The Father has a chosen, elect people He gives to the Son. The Son purchases for those people all the benefits of salvation, from beginning to end, uniting them to Himself at every point of His life. Jesus makes an emphatic statement there by saying “they will come to me”. It is as good as done. His work to bring them from death to life is infallible, unstoppable. His work results in their coming to Him, and nothing will stop Him from bringing them to Himself. How awesome. What joy fills my heart just thinking about that. The work of the cross is definitive, effective, not passive, waiting for us to get ourselves into its benefits. Rather, He sovereignly bestows those benefits as He desires, in mercy, making sure His people come to Christ by His power alone. Oh the glory of the cross!

Paul makes clear in 1 Corinthians 12:3 that, “No one can say ‘Jesus is Lord’ except in the Holy Spirit.” Jesus says, “It is the Spirit who gives life; the flesh is no help at all.” Again, the flesh is no help at all. Does this not destroy the misconception of free will? John says, “But to all who did receive him, who believed in his name, he gave the right to become children of God.” (John 1:12) Most people will simply stop at that verse and say “Whosoever, whosoever, see? It proves free will.” Yet they will not continue on in the same sentence of the next verse. It says, “…who were born, not of blood nor of the will of the flesh nor of the will of man, but of God.” Preempting verse 12, they were born by God, their very believing came by a prior work of God. It specifically says they were not born “of the will of man.” You did not will yourself into being born again. Is this not conclusive?

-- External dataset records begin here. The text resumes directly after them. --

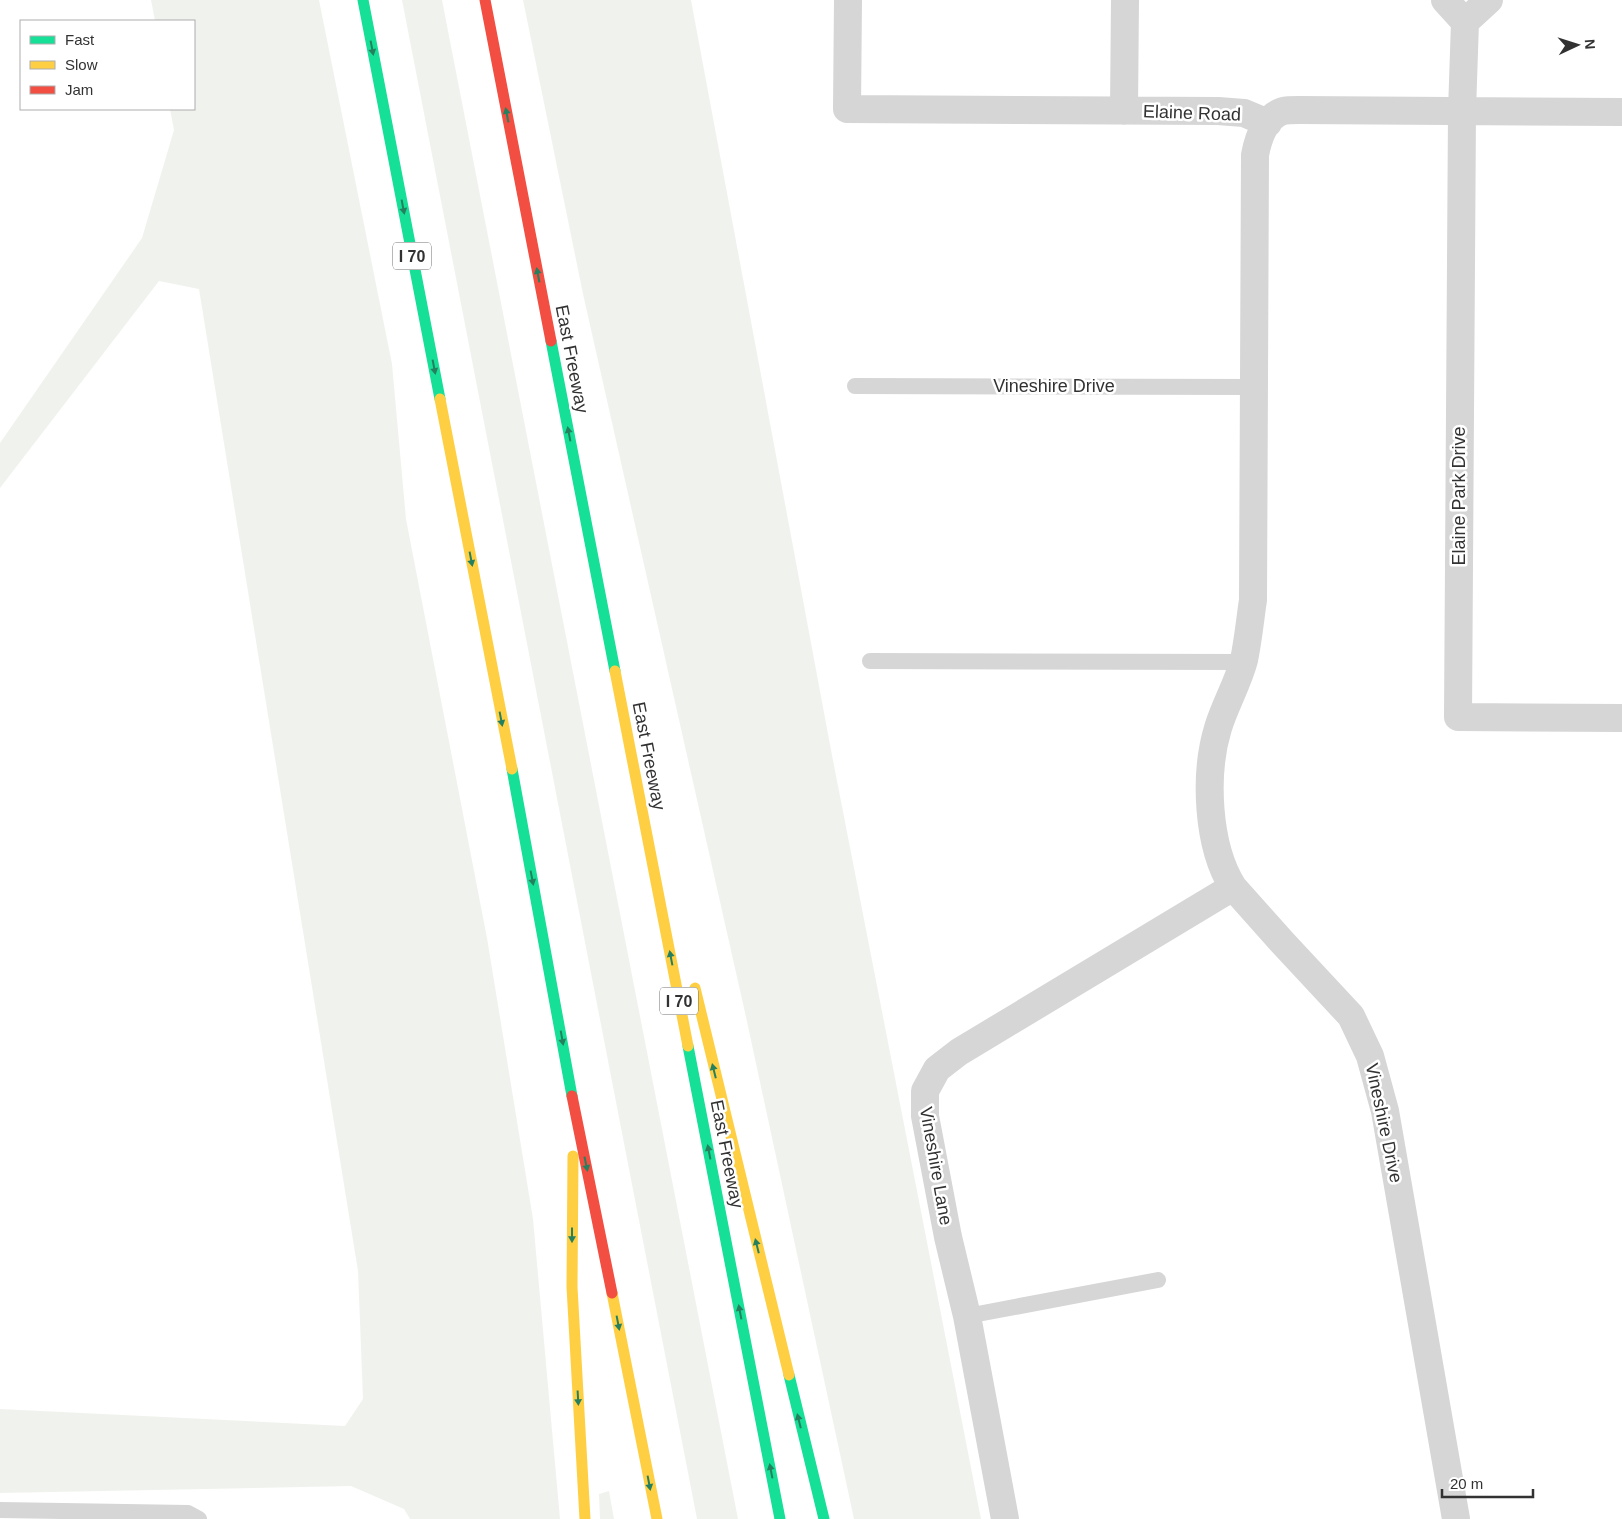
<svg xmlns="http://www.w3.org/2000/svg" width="1622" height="1519" font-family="Arial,sans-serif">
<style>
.green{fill:#f0f3ed}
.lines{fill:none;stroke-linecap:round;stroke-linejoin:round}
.lane{stroke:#d6d6d6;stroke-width:16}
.street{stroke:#d6d6d6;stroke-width:28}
.fast{stroke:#16e098;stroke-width:11}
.slow{stroke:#ffcf43;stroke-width:11}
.jam{stroke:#f24e42;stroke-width:11}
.oneway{fill:#258060}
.labels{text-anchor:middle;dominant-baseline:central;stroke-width:5;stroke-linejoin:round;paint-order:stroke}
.shield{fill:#fff;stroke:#707070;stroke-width:1}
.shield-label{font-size:16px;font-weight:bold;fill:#323232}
.street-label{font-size:18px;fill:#323232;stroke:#fff}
</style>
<rect width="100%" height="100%" fill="#fff"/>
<path class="green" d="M151,0H319L392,364L406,519L487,938L533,1219L560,1519H410L404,1509L351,1486L0,1493V1409L345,1426L363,1399L358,1271L199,289L159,281L0,488V443L142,238L174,130L170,109H194V21H155Z
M402,0H442L738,1519H697Z
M523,0H691L831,750L981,1519H854L746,1017L583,294Z
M609,1491L614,1519H600L599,1494Z"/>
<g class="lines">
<path class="lane" d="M855,386L1254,387
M870,661L1243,662
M967,1316L1158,1280
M0,1510L188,1513L199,1519"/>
<path class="street" d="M848,0L847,109L1218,111L1244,113L1268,123
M1445,0L1465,22
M1489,0L1465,22L1462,111L1458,717L1622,718
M1124,111L1125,0
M1005,1519L967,1316L948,1237L925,1116V1091L937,1069L959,1052L1233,887
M1456,1519L1385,1111L1370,1056L1351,1016L1283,943L1233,887C1207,846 1204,774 1218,728C1225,705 1238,683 1244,660C1248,641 1250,620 1253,600L1255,155C1258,139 1265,117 1283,111C1287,110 1294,110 1299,110L1622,112"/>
<path class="fast" d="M363,0L440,399
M551,341L615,671
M512,769L572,1096
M688,1046L780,1519
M789,1375L824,1519"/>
<path class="slow" d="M440,399L512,769
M615,671L688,1046
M695,988L789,1375
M573,1156L572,1287L585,1519
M612,1293L657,1519"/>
<path class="jam" d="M485,0L551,341
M572,1096L612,1293"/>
</g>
<defs><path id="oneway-solid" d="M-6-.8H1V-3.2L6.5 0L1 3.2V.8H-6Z" transform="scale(1.25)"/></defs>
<g class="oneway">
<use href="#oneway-solid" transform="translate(372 48) rotate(79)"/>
<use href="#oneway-solid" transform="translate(507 115) rotate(-101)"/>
<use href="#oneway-solid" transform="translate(403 207) rotate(79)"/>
<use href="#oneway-solid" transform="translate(538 275) rotate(-101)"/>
<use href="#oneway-solid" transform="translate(434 367) rotate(79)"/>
<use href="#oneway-solid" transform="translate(569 434) rotate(-101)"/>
<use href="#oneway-solid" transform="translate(471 559) rotate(79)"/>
<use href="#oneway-solid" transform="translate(501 719) rotate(79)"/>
<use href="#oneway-solid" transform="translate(532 878) rotate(79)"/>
<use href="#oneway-solid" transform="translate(671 958) rotate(-101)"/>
<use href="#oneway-solid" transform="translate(562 1038) rotate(80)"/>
<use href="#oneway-solid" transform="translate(714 1071) rotate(-104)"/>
<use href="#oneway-solid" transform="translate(709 1152) rotate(-101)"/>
<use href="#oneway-solid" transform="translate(586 1164) rotate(78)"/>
<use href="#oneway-solid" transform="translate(572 1235) rotate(90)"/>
<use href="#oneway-solid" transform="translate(757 1246) rotate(-104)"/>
<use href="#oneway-solid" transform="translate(740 1312) rotate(-101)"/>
<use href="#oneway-solid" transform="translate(618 1323) rotate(79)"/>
<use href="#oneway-solid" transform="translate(578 1398) rotate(87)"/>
<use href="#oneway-solid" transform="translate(799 1421) rotate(-104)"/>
<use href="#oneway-solid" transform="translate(771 1471) rotate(-101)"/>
<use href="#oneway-solid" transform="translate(649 1483) rotate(79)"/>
</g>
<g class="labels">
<g class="shield">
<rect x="393" y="242.5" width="38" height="27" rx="4"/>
<rect x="660" y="987.5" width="38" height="27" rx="4"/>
</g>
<g class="shield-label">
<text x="412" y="256">I 70</text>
<text x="679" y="1001">I 70</text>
</g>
<g class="street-label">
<text transform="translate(1192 113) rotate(2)">Elaine Road</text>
<text transform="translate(572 359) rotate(79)">East Freeway</text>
<text x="1054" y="386">Vineshire Drive</text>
<text transform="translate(1459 496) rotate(-90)">Elaine Park Drive</text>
<text transform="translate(649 756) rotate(79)">East Freeway</text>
<text transform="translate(1384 1123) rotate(78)">Vineshire Drive</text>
<text transform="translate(727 1154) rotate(79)">East Freeway</text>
<text transform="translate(936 1166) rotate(80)">Vineshire Lane</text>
</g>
</g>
<rect x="20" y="20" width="175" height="90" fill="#ffffff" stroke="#adadad"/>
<rect x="30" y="36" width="25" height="8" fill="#16e098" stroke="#adadad"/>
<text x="65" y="45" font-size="15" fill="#323232">Fast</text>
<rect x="30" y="61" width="25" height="8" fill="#ffcf43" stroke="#adadad"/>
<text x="65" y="70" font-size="15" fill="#323232">Slow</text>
<rect x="30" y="86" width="25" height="8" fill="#f24e42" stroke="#adadad"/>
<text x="65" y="95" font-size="15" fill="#323232">Jam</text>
<g transform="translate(1577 45) rotate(86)" stroke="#ffffff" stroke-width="4" paint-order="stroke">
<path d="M0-4L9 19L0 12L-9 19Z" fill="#323232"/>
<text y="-8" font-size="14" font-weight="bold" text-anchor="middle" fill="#323232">N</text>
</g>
<path d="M1442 1489v8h91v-8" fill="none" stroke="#323232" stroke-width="2.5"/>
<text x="1450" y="1489" font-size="15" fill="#323232" stroke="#ffffff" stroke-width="4" paint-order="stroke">20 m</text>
</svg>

And finally, these verses make it abundantly clear that Peter confesses Jesus is the Christ because the Father revealed it to Him, not because he finally made himself see Jesus as the Christ (note specifically that Jesus says flesh and blood has not revealed this to him, including his own):

“Now when Jesus came into the district of Caesarea Philippi, he asked his disciples, ‘Who do people say that the Son of Man is?’ And they said, ‘Some say John the Baptist, others say Elijah, and others Jeremiah or one of the prophets.’ He said to them, ‘But who do you say that I am?’ Simon Peter replied, ‘You are the Christ, the Son of the living God.’ And Jesus answered him, ‘Blessed are you, Simon Bar-Jonah! For flesh and blood has not revealed this to you, but my Father who is in heaven.'” (Matthew 16:13-17)

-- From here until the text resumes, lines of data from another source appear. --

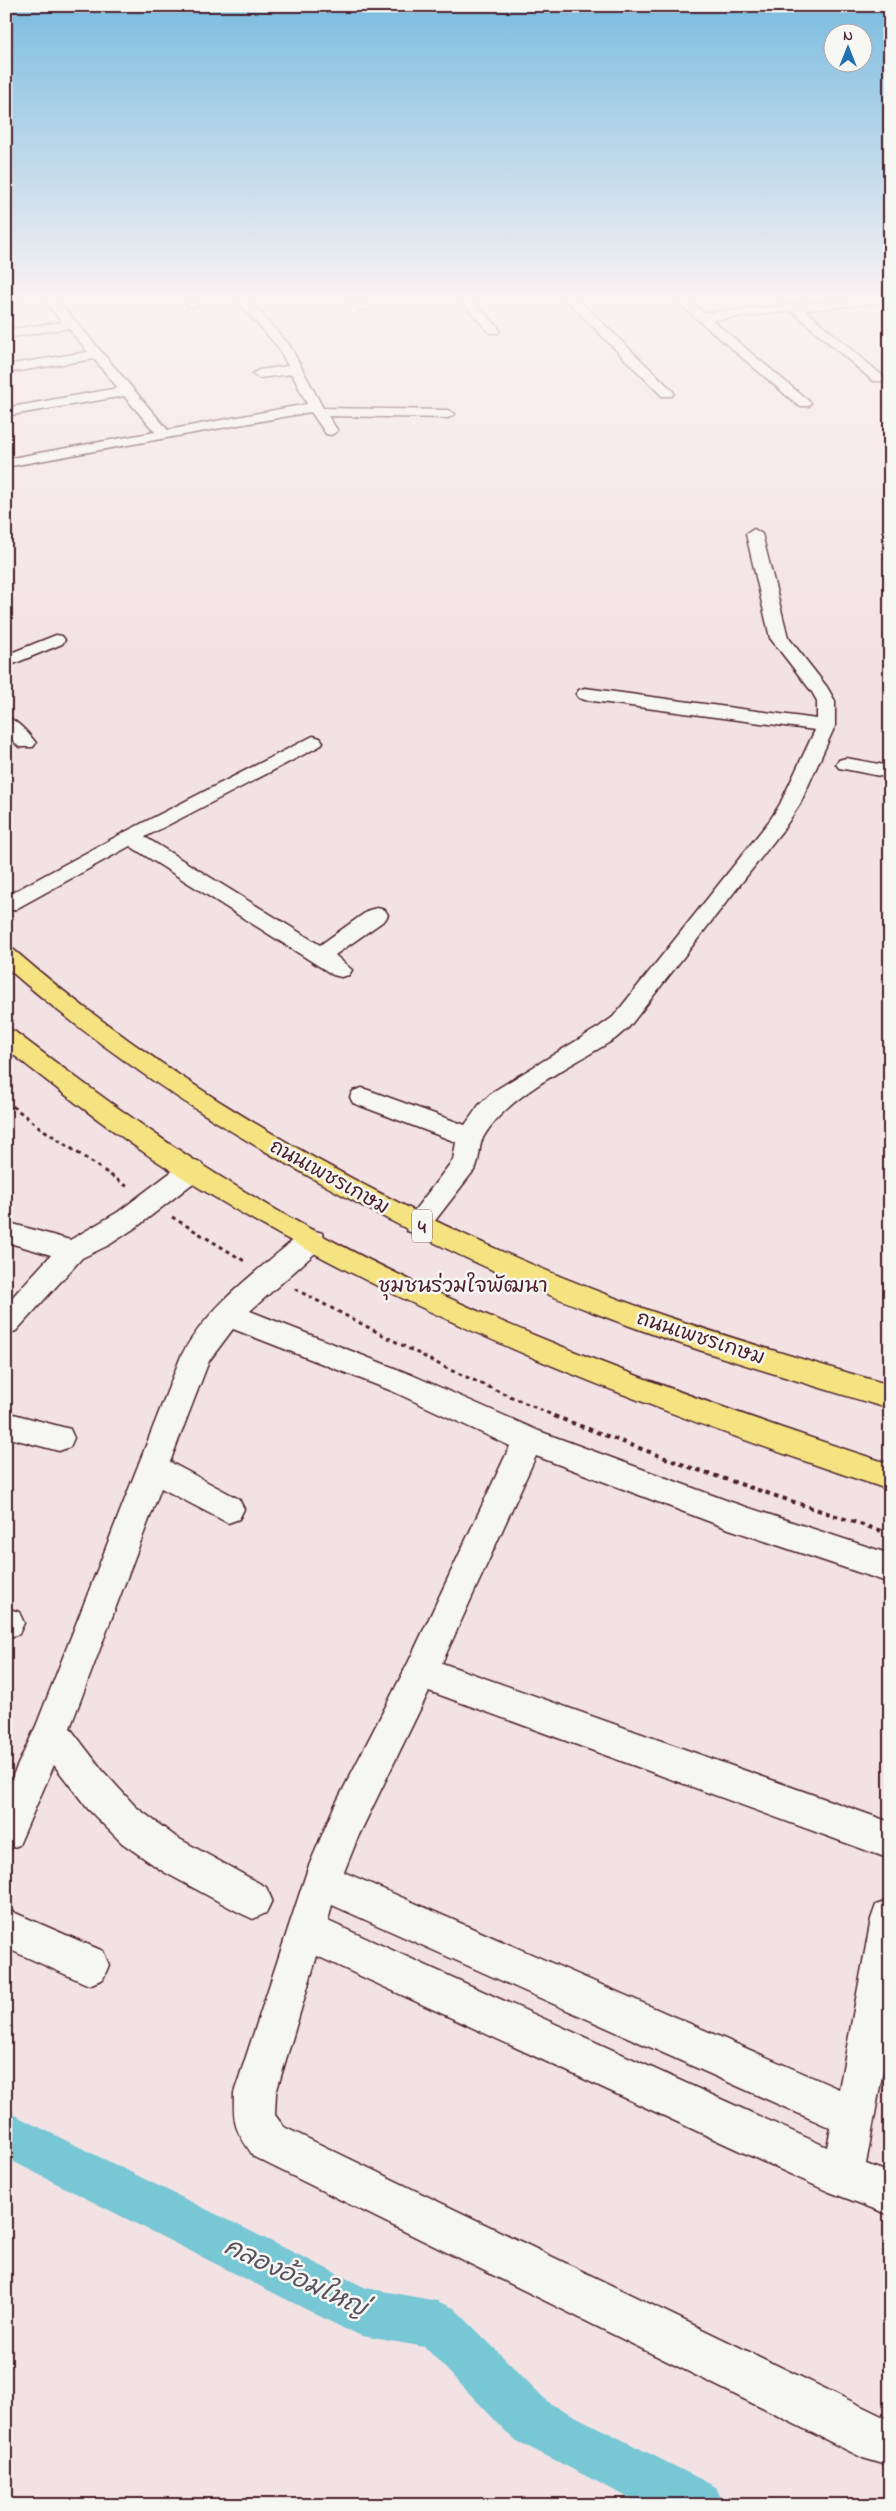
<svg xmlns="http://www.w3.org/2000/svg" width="896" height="2511" viewBox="0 0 896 2511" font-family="'Indie Flower','Playpen Sans Thai',sans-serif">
<rect width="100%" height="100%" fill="#f3e2e4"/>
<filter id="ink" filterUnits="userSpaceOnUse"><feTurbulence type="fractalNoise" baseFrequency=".02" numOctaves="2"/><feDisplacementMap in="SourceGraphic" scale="10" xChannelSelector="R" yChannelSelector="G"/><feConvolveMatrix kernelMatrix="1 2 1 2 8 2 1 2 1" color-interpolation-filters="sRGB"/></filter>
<g filter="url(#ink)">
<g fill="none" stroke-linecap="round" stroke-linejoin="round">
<path fill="#78c7d5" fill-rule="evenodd" d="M6,2111L366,2288L437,2301L454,2308L549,2403L716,2487L724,2505H643L513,2439L425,2347L362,2336L345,2329L6,2158Z"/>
<g stroke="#4a1f2b" stroke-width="3">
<g id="minor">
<path d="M6,296H27L6,303Z"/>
<path d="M41,296H54L168,430L307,404L292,374L259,378L252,374L259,370L288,366L278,347L233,296H246L290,346L323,408L448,410L455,414L448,418L328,416L338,431L331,435L326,434L311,412L6,467V459L155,432L124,396L6,416V408L118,388L94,359L6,373V365L88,352L68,328L6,338V330L62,322Z"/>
<path d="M180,296H193L199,304L193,308L189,307Z"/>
<path d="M349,296H361L369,307L367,310H359Z"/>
<path d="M456,296H469L498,327L500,330L498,333H490Z"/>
<path d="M562,296H575L672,390L674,393L672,396H662Z"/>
<path d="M670,296H684L704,313L890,296V302L805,310L885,378L883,381H873L792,311L712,320L811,403L809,406H799Z"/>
<path d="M754,529L762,534L788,637L827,687L835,701V726L800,804L785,827L629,1027L615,1039C575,1064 508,1095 484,1136C478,1145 481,1158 475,1169L427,1231L417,1234L407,1231L404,1224L453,1160L456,1142L353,1103L350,1097L353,1091L362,1088L371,1091L465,1125L479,1105L494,1091L599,1027L613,1017L770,820L780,804L815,730L585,700L579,698L576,694L579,690L585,688L817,719V701L812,692L770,638L746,534Z"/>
<path d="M56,635L62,636L65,640L62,644L6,667V655Z"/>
<path d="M6,717C17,720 29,734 36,743L33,747H19L6,734Z"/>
<path d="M313,736L320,738L323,742L320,746L145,837L320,945L369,910L377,908L385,910L388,915L385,920L335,955L352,970L349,975L341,977L333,975L130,846L14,910L6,911V896L123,833Z"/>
<path d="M846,758L890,766V778L839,768L836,764L839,760Z"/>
<path d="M192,1161L201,1163L205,1170L201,1177L138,1226L109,1245L82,1258L16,1331L6,1334V1304L51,1255L6,1242V1222L70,1240L118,1212L183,1163Z"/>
<path d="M312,1230L322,1233L326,1240L322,1247L250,1311L412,1375L539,1431L731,1502L890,1554V1583L729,1529L536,1456L442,1663L890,1822V1859L429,1691L359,1835L344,1872L839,2089L871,1919L876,1905L890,1900V2031L866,2164L890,2173V2215L827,2191L317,1956L276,2093L275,2115L284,2127L890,2420V2466L863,2458L254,2157C235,2129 233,2127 234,2093L308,1868L333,1809L409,1661L510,1446L392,1391L233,1329L209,1361L170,1462L239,1499L244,1509L239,1519L228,1523L161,1488L70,1728L103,1771L136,1807L176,1837L266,1887L272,1900L266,1913L253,1919L240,1913L164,1872L122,1843L88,1809L54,1765L19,1845L6,1850V1790L36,1726L181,1356C208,1305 260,1269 302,1233ZM332,1905L831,2128L827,2147L328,1921Z"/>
<path d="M6,1412L70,1429L74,1438L70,1447L59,1451L6,1437Z"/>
<path d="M6,1608L19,1612L24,1623L19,1634L7,1638Z"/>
<path d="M6,1909L103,1951L109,1965L103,1979L89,1985L6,1948Z"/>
</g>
</g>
<g stroke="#4a1f2b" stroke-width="3">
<g id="major">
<path d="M6,948L14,950C194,1105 425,1230 648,1310C728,1338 809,1361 890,1385V1409C791,1379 691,1350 595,1313C496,1275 402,1229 310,1177C202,1117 99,1049 6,967Z"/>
<path d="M6,1029L14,1031C80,1081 146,1130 216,1174C424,1304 658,1388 890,1464V1490C647,1409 420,1322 201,1189C132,1148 69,1098 6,1049Z"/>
</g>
</g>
<g stroke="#4a1f2b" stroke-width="3" stroke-dasharray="4 4" stroke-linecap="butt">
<path d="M6,1101L38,1126L128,1187"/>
<path d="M172,1217L246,1262"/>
<path d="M295,1289L446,1368L557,1417"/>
</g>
<path stroke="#4a1f2b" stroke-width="4" stroke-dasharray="4.5 4.5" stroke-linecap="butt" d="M554,1416L692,1468L890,1534"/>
<use href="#minor" fill="#f6f6f2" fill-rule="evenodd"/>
<use href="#major" fill="#f5e382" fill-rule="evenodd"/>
</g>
</g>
<linearGradient id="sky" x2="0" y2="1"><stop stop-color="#7bbce0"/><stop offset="0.46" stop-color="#faf2f3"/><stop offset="1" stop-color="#faf2f3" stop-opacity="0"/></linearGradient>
<rect width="896" height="648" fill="url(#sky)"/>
<g text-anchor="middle" stroke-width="5" stroke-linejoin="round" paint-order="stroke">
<rect fill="#f6f6f2" stroke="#7e6067" stroke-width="1" x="412" y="1209.5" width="20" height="33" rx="4"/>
<g font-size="19" font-weight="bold" fill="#4a1f2b">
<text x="422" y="1233">4</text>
</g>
<g font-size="20" fill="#4a1f2b" stroke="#f6f6f2">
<text transform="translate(330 1176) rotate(29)" y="7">ถนนเพชรเกษม</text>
<text transform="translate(701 1337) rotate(18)" y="7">ถนนเพชรเกษม</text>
</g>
<g font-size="21" fill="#4a1f2b" stroke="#f6f6f2">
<text x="463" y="1292">ชุมชนร่วมใจพัฒนา</text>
</g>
<g font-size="25" font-style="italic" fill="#58515e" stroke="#f6f6f2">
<text transform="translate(296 2276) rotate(25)" y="9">คลองอ้อมใหญ่</text>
</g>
</g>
<rect width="896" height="2511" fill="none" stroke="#f6f6f2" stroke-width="25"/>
<rect x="12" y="12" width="871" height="2486" fill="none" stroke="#4a1f2b" stroke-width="2" filter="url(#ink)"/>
<g transform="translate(848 48)"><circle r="24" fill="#f6f6f2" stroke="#b1a0a2"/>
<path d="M0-4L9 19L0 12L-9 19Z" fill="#1f6fb2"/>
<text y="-8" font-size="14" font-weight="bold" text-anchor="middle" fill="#4a1f2b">N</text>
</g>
</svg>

So yes, faith is indeed the gift of God and comes only by the supernatural working of the Holy Spirit through the indiscriminate preaching of the Gospel from God’s word. We evangelize the lost because that’s how God sovereignly works, according to Romans 10:14-15. And God does His work as He pleases. How freeing! God has people He will infallibly save through preaching the Gospel! We must pay close attention to these passages in order that we may feel the deeper sense of just how helpless we really were to even believe apart from God’s work in us. That is exactly how dead in sin we really are. Praise God all the work is His and that we can only boast in the work of Christ on the cross having purchased this undeserved, unearned benefit of faith for His people! To God alone be the glory!